(Stored items)

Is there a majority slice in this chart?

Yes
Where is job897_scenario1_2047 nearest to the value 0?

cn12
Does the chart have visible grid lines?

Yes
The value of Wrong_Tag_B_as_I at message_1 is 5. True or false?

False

--

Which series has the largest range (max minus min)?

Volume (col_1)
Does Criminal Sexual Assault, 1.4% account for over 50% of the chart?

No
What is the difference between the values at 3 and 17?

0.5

WORK TASK
Extract each line of the records above that contains the string "chart", matching case exactly.

EXPECTED ANSWER
Is there a majority slice in this chart?
Does the chart have visible grid lines?
Does Criminal Sexual Assault, 1.4% account for over 50% of the chart?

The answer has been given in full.